Love ya, Jim.
Okay, yeah, the "ludonarrative dissonance" argument is over-used, and like many such terms ends up being used less because the users have a firm grasp of what it means than because it's likely to engender head-nodding and winning of arguments.
That's not to say there isn't problems with the the violence in B:I, just that they don't necessarily conflict with the narrative.
Consider, though, that early on within Infinite it's explicitly stated that there are ways to avoid violence and that the player might be well advised to consider using them. After that one segment, it's back to area after area where you have to kill every single living soul before it's possible to proceed again.
Narrative dissonance this may not be, but it's still jarring.
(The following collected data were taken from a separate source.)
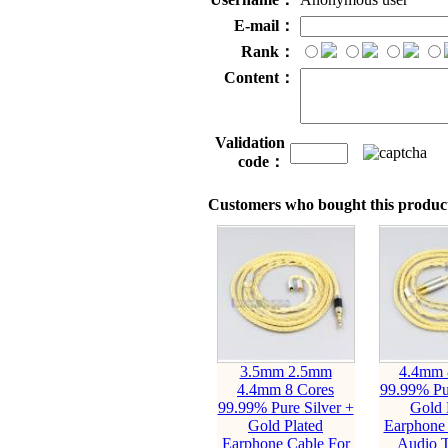
E-mail：
Rank：
Content：
Validation
code：
Customers who bought this product
3.5mm 2.5mm
4.4mm 
4.4mm 8 Cores
99.99% Pur
99.99% Pure Silver +
Gold 
Gold Plated
Earphone 
Earphone Cable For
Audio T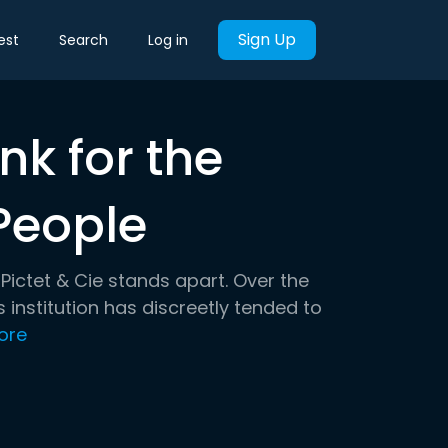
Sign Up
est
Search
Log in
nk for the
People
Pictet & Cie stands apart. Over the
 institution has discreetly tended to
ore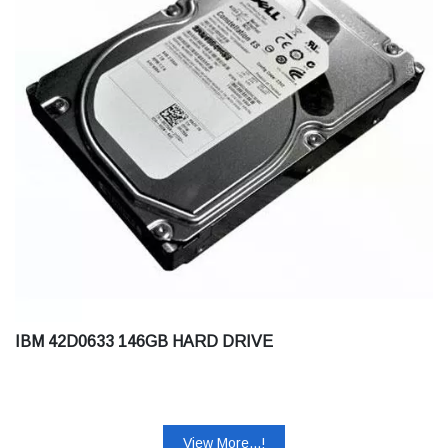
IBM 42D0633 146GB HARD DRIVE
View More...!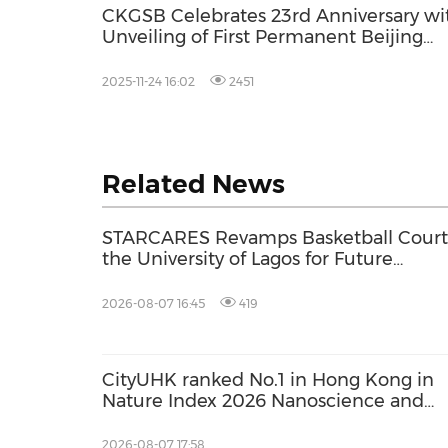
CKGSB Celebrates 23rd Anniversary wi
Unveiling of First Permanent Beijing
Campus
2025-11-24 16:02
2451
Related News
STARCARES Revamps Basketball Court
the University of Lagos for Future
Healthcare Professionals
2026-08-07 16:45
419
CityUHK ranked No.1 in Hong Kong in
Nature Index 2026 Nanoscience and
Nanotechnology Supplement
2026-08-07 17:58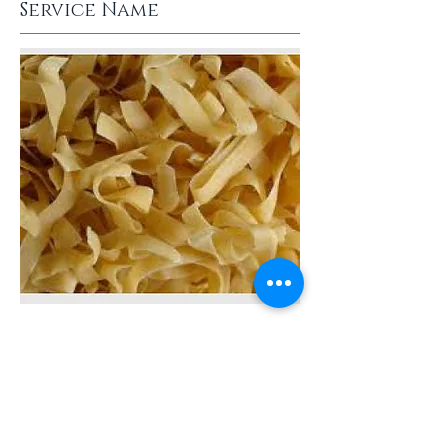
Service Name
This is a Paragraph. Click on
"Edit Text" or double click on
the text box to start editing
the content.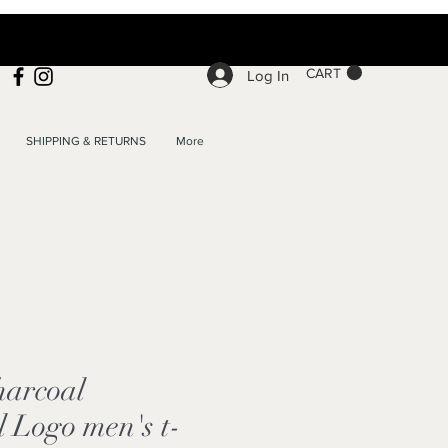
CART
Log In
SHIPPING & RETURNS
More
arcoal
l Logo men's t-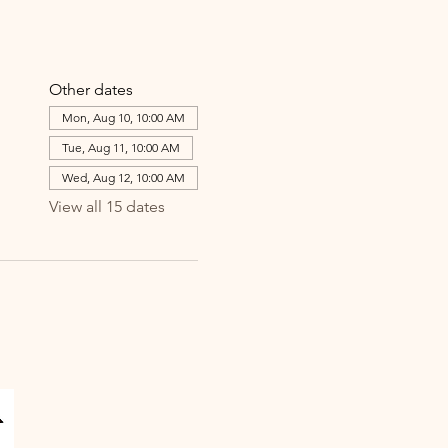
Other dates
Mon, Aug 10, 10:00 AM
Tue, Aug 11, 10:00 AM
Wed, Aug 12, 10:00 AM
View all 15 dates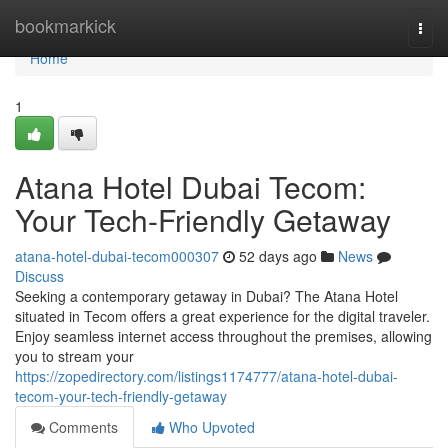
Home
bookmarkick
Togg
navi
Home
1
Atana Hotel Dubai Tecom:
Your Tech-Friendly Getaway
atana-hotel-dubai-tecom000307
52 days ago
News
Discuss
Seeking a contemporary getaway in Dubai? The Atana Hotel
situated in Tecom offers a great experience for the digital traveler.
Enjoy seamless internet access throughout the premises, allowing
you to stream your
https://zopedirectory.com/listings1174777/atana-hotel-dubai-
tecom-your-tech-friendly-getaway
Comments
Who Upvoted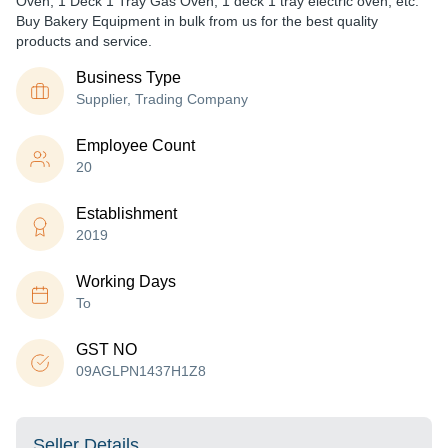
Oven, 1 Deck 1 Tray Gas Oven, 1 deck 1 tray electric oven, etc.
Buy Bakery Equipment in bulk from us for the best quality
products and service.
Business Type
Supplier, Trading Company
Employee Count
20
Establishment
2019
Working Days
To
GST NO
09AGLPN1437H1Z8
Seller Details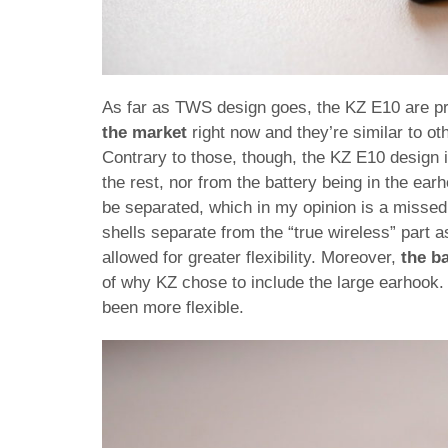
As far as TWS design goes, the KZ E10 are pr
the market
right now and they’re similar to o
Contrary to those, though, the KZ E10 design i
the rest, nor from the battery being in the ear
be separated, which in my opinion is a missed 
shells separate from the “true wireless” part a
allowed for greater flexibility. Moreover,
the ba
of why KZ chose to include the large earhook. T
been more flexible.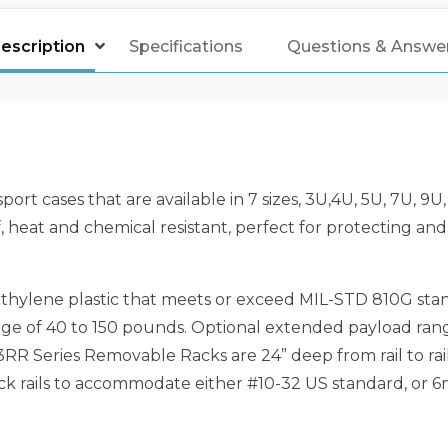
escription
Specifications
Questions & Answe
rt cases that are available in 7 sizes, 3U,4U, 5U, 7U, 9
 heat and chemical resistant, perfect for protecting and
hylene plastic that meets or exceed MIL-STD 810G stan
nge of 40 to 150 pounds. Optional extended payload ran
R Series Removable Racks are 24” deep from rail to rail
ack rails to accommodate either #10-32 US standard, or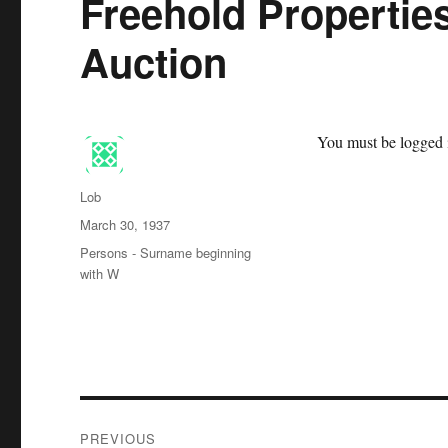
Freehold Propertie
Auction
You must be logged i
Author
Lob
Posted
March 30, 1937
on
Categories
Persons - Surname beginning
with W
Post
PREVIOUS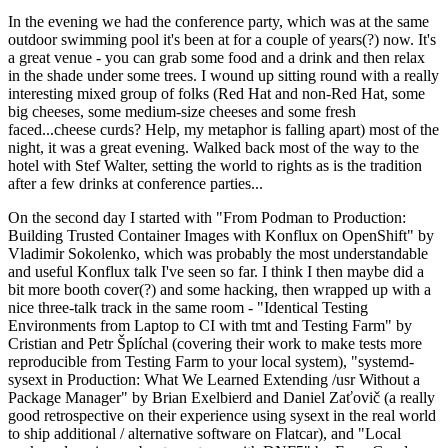
In the evening we had the conference party, which was at the same
outdoor swimming pool it's been at for a couple of years(?) now. It's
a great venue - you can grab some food and a drink and then relax
in the shade under some trees. I wound up sitting round with a really
interesting mixed group of folks (Red Hat and non-Red Hat, some
big cheeses, some medium-size cheeses and some fresh
faced...cheese curds? Help, my metaphor is falling apart) most of the
night, it was a great evening. Walked back most of the way to the
hotel with Stef Walter, setting the world to rights as is the tradition
after a few drinks at conference parties...
On the second day I started with "From Podman to Production:
Building Trusted Container Images with Konflux on OpenShift" by
Vladimir Sokolenko, which was probably the most understandable
and useful Konflux talk I've seen so far. I think I then maybe did a
bit more booth cover(?) and some hacking, then wrapped up with a
nice three-talk track in the same room - "Identical Testing
Environments from Laptop to CI with tmt and Testing Farm" by
Cristian and Petr Šplíchal (covering their work to make tests more
reproducible from Testing Farm to your local system), "systemd-
sysext in Production: What We Learned Extending /usr Without a
Package Manager" by Brian Exelbierd and Daniel Zaťovič (a really
good retrospective on their experience using sysext in the real world
to ship additional / alternative software on Flatcar), and "Local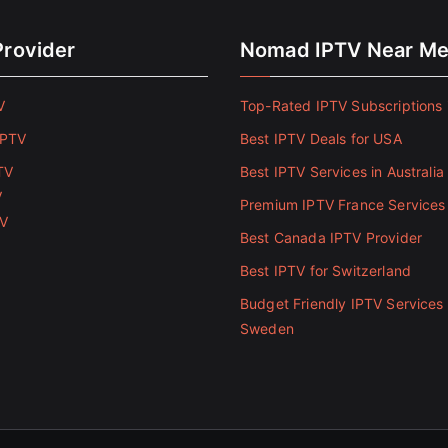
Provider
Nomad IPTV Near M
V
Top-Rated IPTV Subscriptions 
IPTV
Best IPTV Deals for USA
TV
Best IPTV Services in Australia
V
Premium IPTV France Services
TV
Best Canada IPTV Provider
Best IPTV for Switzerland
Budget Friendly IPTV Services 
Sweden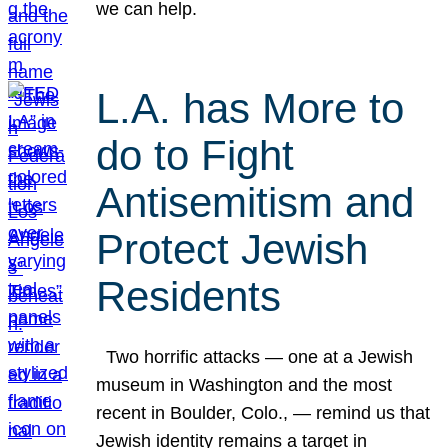
we can help.
L.A. has More to
do to Fight
Antisemitism and
Protect Jewish
Residents
Two horrific attacks — one at a Jewish
museum in Washington and the most
recent in Boulder, Colo., — remind us that
Jewish identity remains a target in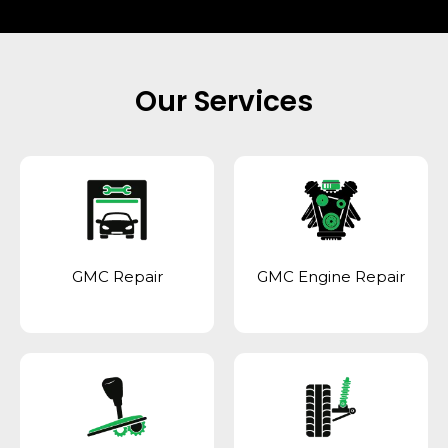
Our Services
GMC Repair
GMC Engine Repair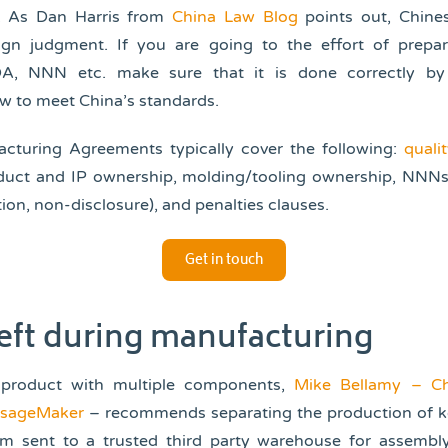
. As Dan Harris from
China Law Blog
points out, Chine
ign judgment. If you are going to the effort of prepar
A, NNN etc. make sure that it is done correctly b
w to meet China’s standards.
cturing Agreements typically cover the following:
quali
oduct and IP ownership, molding/tooling ownership, NNN
on, non-disclosure), and penalties clauses.
Get in touch
heft during manufacturing
 product with multiple components,
Mike Bellamy – Ch
ssageMaker
– recommends separating the production of k
m sent to a trusted third party warehouse for assembl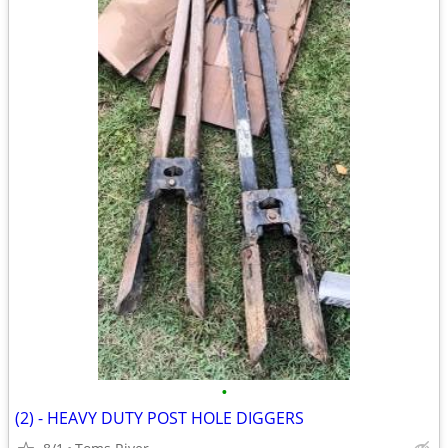
•
(2) - HEAVY DUTY POST HOLE DIGGERS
Likewise, it's frustrating that the game clearly wants the player to find the violence horrifying- wants you, in a sense, to feel a sense of guilt for the violent acts that Booker commits- but never gives the player any other options (which is indeed arguably far more the point of the thing than the violence itself.)
It may not be exactly dissonance that the increasingly tender relationship between Booker and Elizabeth contrasts with the violence, but it's jarring in as much as it suggests the protagonist is capable of more than brutal violence and self-destruction- the linear dynamic of the game itself just makes any other manifestation of that nature impossible.
I think as more games include characters who could, conceivably, be more than killing machines, the constant reliance on violence as the primary focus of gameplay becomes increasingly tiresome. It's not ludonarrative dissonance, sure. But it's frustrating, stifling, lazy, limiting, deadening... We just need more terms to express that we're longing for something more.